Doughty v Turner Manufacturing (1964)
C had had 3 children, wants no more, sterilised by D's hospital. Discovers following year she is 20 wks pregnant and has the child. Child has congential disorders and requires constant supervision. Claims for cost of raising the child; D argues she behaved unreasonably by not having an abortion. Held, there is not break in the chain of causation, not unreasonable (omission less likely than acts, leaving aside policy). Not contrary to public policy to award damages for the birth of a child.
Emeh v Kensington and Chelsea AHA (1984)
C passenger on a train which crashes, suffers PTSD, changed his personality. Voluntary MS -- diminished responsibility.
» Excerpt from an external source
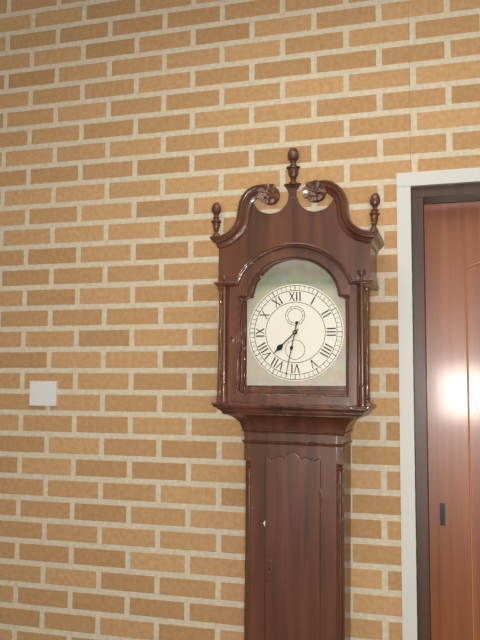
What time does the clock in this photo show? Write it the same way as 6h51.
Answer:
7h32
Criminal law conviction of homicide. Tort law argued the crash changed his personality, but for which he would not have killed. Claim for total loss: of earnings while imprisoned, loss of liberty, reputation damage, guilt, indemnity in case of claims brought against him. Held, claim failed. Ground was ex turpi causa -- cannot recover in respect of losses caused by criminality, irrespective they would not have occurred but for the negligence of another. Consistency across the legal system is part of the justification of the illegality principle in this area.
Gray v Thames Trains (2009)
Manhole left open and unguarded, tent covered, parafin lamps. C, 8, and his ten year old uncle knocked a lamp into the manhole, causing an explosion. This led to C being burned. Held, HoL, if the type of damage was reasonably foreseeable it does not matter that the sequence of events that actually brought the harm about was not. On these facts it was reasonably foreseeable that if a boy entered the tent he would take a lamp, that if it fell he would be burned. Not foreseeable that it would be this bad but it is type of damage not extent that must be foreseeable.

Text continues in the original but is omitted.